Bethesda Central Control of Epidemiological studies and trials:

Yeah, they’re tough to run [large studies and trials]. Particularly when you get a group like the CDP investigators who are knowledgeable, adept, who are spending full-time thinking about this and who are ambitious. And then as far as some staff is concerned, they may view this as a study that’s out of control so that it becomes a conflict. I mean, that’s very unfortunate. It’s very unfortunate.

My own attitude for years has been that I vastly prefer the grant mechanism of support to the contract method of support. For one thing, frankly, I have seen what I consider almost conflicts of interest on the part of staff. Where staff is deeply involved in running a trial on the contract basis, contract support, and publications begin to come out and their name is on it as one of the authors. Now I consider that a conflict of interest. They are very influential in what’s happening within the study. They are controlling the flow of dollars to a considerable extent. They are privy to the results. But mind you, they are sitting here in Bethesda as managers. They are not investigators. They are not seeing patients.
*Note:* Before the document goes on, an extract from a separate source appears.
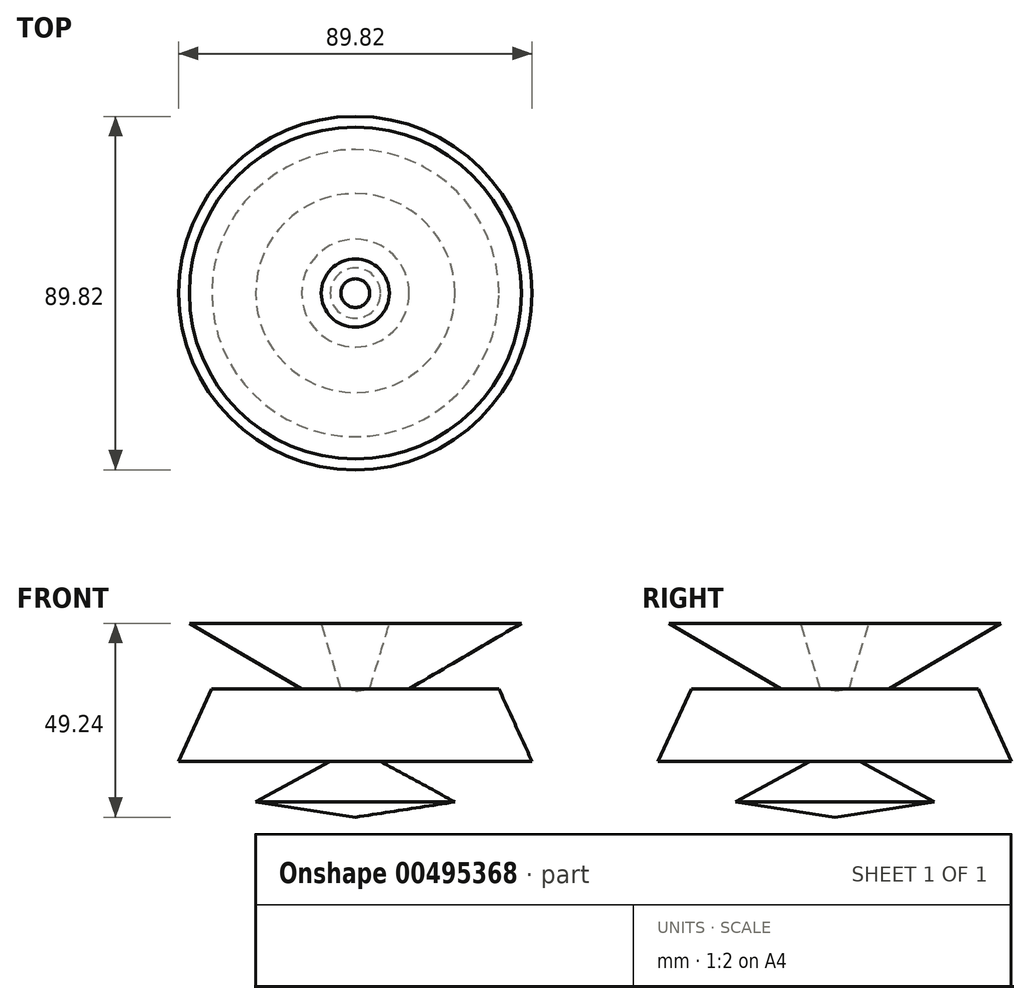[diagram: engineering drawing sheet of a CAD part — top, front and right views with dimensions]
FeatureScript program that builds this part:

One Institute got into a lot of trouble with that and that was the Cancer Institute. The Cancer Institute has always had a much, much larger proportion of research supported by contract and some of their people would develop bibliographies of 300-400 publications based on the contracts that they administered. Not good, not good.

Politics in grant awards:

But it always seemed to me, you see, that it was difficult to get the right kind of mix on the Advisory Council. In 1955 when I joined the Institute and started to work with the Advisory Council, Eisenhower was President and there were a whole series of checks that you had to do with the White House. You couldn’t make a grant unless you had sent down the list of names. Here are the people who we are going to give research grants to. And they would check. And the White House would let you know whether it was ok. And I was there when one of them came back, “No, you may not make a grant to this guy called Linus Pauling because he is a security risk.”
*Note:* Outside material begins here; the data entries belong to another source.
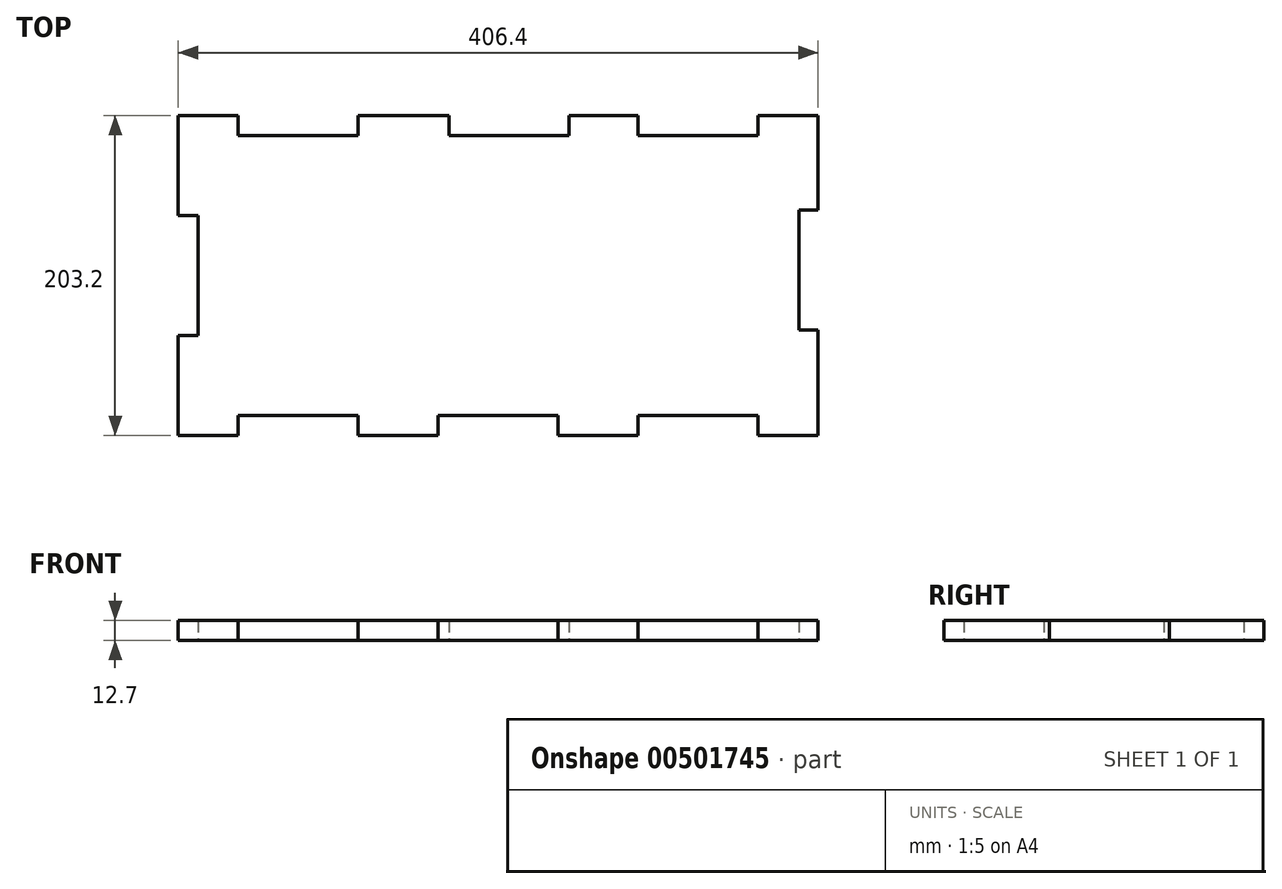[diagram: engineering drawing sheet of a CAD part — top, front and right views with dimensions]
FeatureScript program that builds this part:
annotation { "Feature Type Name" : "Feature", "Feature Type Description" : "" }
export const myFeature = defineFeature(function(context is Context, id is Id, definition is map)
    precondition{}
    {
        {
            var Q0;
            Q0=qCreatedBy(makeId("Top.planeOp"),FACE);
            var sketch = newSketch(context, id + "F0", { "sketchPlane" : qUnion([Q0])});
            skLineSegment(sketch, "E0.bottom", {"start": v(-203.2, 101.6) * mm, "end": v(203.2, 101.6) * mm});
            skLineSegment(sketch, "E0.top", {"start": v(-203.2, -101.6) * mm, "end": v(203.2, -101.6) * mm});
            skLineSegment(sketch, "E0.left", {"start": v(-203.2, 101.6) * mm, "end": v(-203.2, -101.6) * mm});
            skLineSegment(sketch, "E0.right", {"start": v(203.2, 101.6) * mm, "end": v(203.2, -101.6) * mm});
            skPoint(sketch, "E0.middle", {"position": v(0, 0) * mm});
            skLineSegment(sketch, "E1.top", {"start": v(-31.27, 88.9) * mm, "end": v(44.93, 88.9) * mm});
            skLineSegment(sketch, "E1.left", {"start": v(-31.27, 101.6) * mm, "end": v(-31.27, 88.9) * mm});
            skLineSegment(sketch, "E1.right", {"start": v(44.93, 101.6) * mm, "end": v(44.93, 88.9) * mm});
            skPoint(sketch, "E2.middle", {"position": v(-203.2, 0) * mm});
            skLineSegment(sketch, "E3.bottom", {"start": v(-203.2, 38.1) * mm, "end": v(-190.5, 38.1) * mm});
            skLineSegment(sketch, "E3.top", {"start": v(-203.2, -38.1) * mm, "end": v(-190.5, -38.1) * mm});
            skLineSegment(sketch, "E3.right", {"start": v(-190.5, 38.1) * mm, "end": v(-190.5, -38.1) * mm});
            skPoint(sketch, "E3.middle", {"position": v(-196.85, 0) * mm});
            skLineSegment(sketch, "E4.bottom", {"start": v(-38.1, -101.6) * mm, "end": v(38.1, -101.6) * mm});
            skLineSegment(sketch, "E4.top", {"start": v(-38.1, -88.9) * mm, "end": v(38.1, -88.9) * mm});
            skLineSegment(sketch, "E4.left", {"start": v(-38.1, -101.6) * mm, "end": v(-38.1, -88.9) * mm});
            skLineSegment(sketch, "E4.right", {"start": v(38.1, -101.6) * mm, "end": v(38.1, -88.9) * mm});
            skPoint(sketch, "E4.middle", {"position": v(0, -95.25) * mm});
            skPoint(sketch, "E5.middle.positionSnap0", {"position": v(203.2, 0) * mm});
            skPoint(sketch, "E5.centerSnap0", {"position": v(203.2, 0) * mm});
            skLineSegment(sketch, "E6.bottom", {"start": v(191.08, 41.62) * mm, "end": v(203.78, 41.62) * mm});
            skLineSegment(sketch, "E6.top", {"start": v(191.08, -34.58) * mm, "end": v(203.78, -34.58) * mm});
            skLineSegment(sketch, "E6.left", {"start": v(191.08, 41.62) * mm, "end": v(191.08, -34.58) * mm});
            skLineSegment(sketch, "E6.right", {"start": v(203.78, 41.62) * mm, "end": v(203.78, -34.58) * mm});
            skPoint(sketch, "E6.middle", {"position": v(191.08, 0) * mm});
            skLineSegment(sketch, "E7.bottom", {"start": v(-165.1, -101.6) * mm, "end": v(-88.9, -101.6) * mm});
            skLineSegment(sketch, "E7.top", {"start": v(-165.1, -88.9) * mm, "end": v(-88.9, -88.9) * mm});
            skLineSegment(sketch, "E7.left", {"start": v(-165.1, -101.6) * mm, "end": v(-165.1, -88.9) * mm});
            skLineSegment(sketch, "E7.right", {"start": v(-88.9, -101.6) * mm, "end": v(-88.9, -88.9) * mm});
            skLineSegment(sketch, "E8.bottom", {"start": v(165.1, -101.6) * mm, "end": v(88.9, -101.6) * mm});
            skLineSegment(sketch, "E8.top", {"start": v(165.1, -88.9) * mm, "end": v(88.9, -88.9) * mm});
            skLineSegment(sketch, "E8.left", {"start": v(165.1, -101.6) * mm, "end": v(165.1, -88.9) * mm});
            skLineSegment(sketch, "E8.right", {"start": v(88.9, -101.6) * mm, "end": v(88.9, -88.9) * mm});
            skLineSegment(sketch, "E9.bottom", {"start": v(165.1, 101.6) * mm, "end": v(88.9, 101.6) * mm});
            skLineSegment(sketch, "E9.top", {"start": v(165.1, 88.9) * mm, "end": v(88.9, 88.9) * mm});
            skLineSegment(sketch, "E9.left", {"start": v(165.1, 101.6) * mm, "end": v(165.1, 88.9) * mm});
            skLineSegment(sketch, "E9.right", {"start": v(88.9, 101.6) * mm, "end": v(88.9, 88.9) * mm});
            skLineSegment(sketch, "E10", {"start": v(-88.9, -88.9) * mm, "end": v(-88.9, 88.9) * mm, "construction": true});
            skLineSegment(sketch, "E11", {"start": v(-165.1, -88.9) * mm, "end": v(-165.1, 88.9) * mm, "construction": true});
            skLineSegment(sketch, "E12.bottom", {"start": v(-88.9, 88.9) * mm, "end": v(-165.1, 88.9) * mm});
            skLineSegment(sketch, "E12.top", {"start": v(-88.9, 101.6) * mm, "end": v(-165.1, 101.6) * mm});
            skLineSegment(sketch, "E12.left", {"start": v(-88.9, 88.9) * mm, "end": v(-88.9, 101.6) * mm});
            skLineSegment(sketch, "E12.right", {"start": v(-165.1, 88.9) * mm, "end": v(-165.1, 101.6) * mm});
            skSolve(sketch);
        }
        {
            var Q0;
            Q0=makeQuery(id+"F0.imprint","IMPRINT",FACE,{"disambiguationData":[TD([[makeQuery(id+"F0.imprint","IMPRINT",EDGE,{"derivedFrom":sQuery(id+"F0.wireOp",EDGE,"E1.top")}),-1.0]])]});
            extrude(context, id + "F1", {"entities" : qUnion([Q0]), "depth" : 12.7 * mm, "offsetDistance" : 25.4 * mm});
        }
    });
Funding of epidemiology and trials:

These, of course, are large amounts of money. A Heart Council that is used to giving out $30,000, $40,000, $50,000 is suddenly faced with an application that’s half a million dollars. And right away you heard comments of, “That’s 12 research grants!” As if you could equate them in some way. So it led to all kinds of problems in dealing with them.

Even early on though, people like Paul Dudley White would say, “Let’s not worry about the money at this point. Let’s worry about the opportunity, the scientific question. Are they asking a good question? Is the protocol right? Is it reasonable? Do you trust these people to do good work? Then if we have all of that, let’s let the Institute worry about raising the money and they can do that when they testify for their appropriation. They can do that by talking toMrs. Lasker and get her to talk to Lyndon or whoever.”

So there were some of these people who were more broadly based, I would say, rather than the people who just thought about how many research grants. And there were cardiologists, there were people on the Advisory Council who were outstanding people in clinical cardiology who didn’t have that. . .Weltanschauung.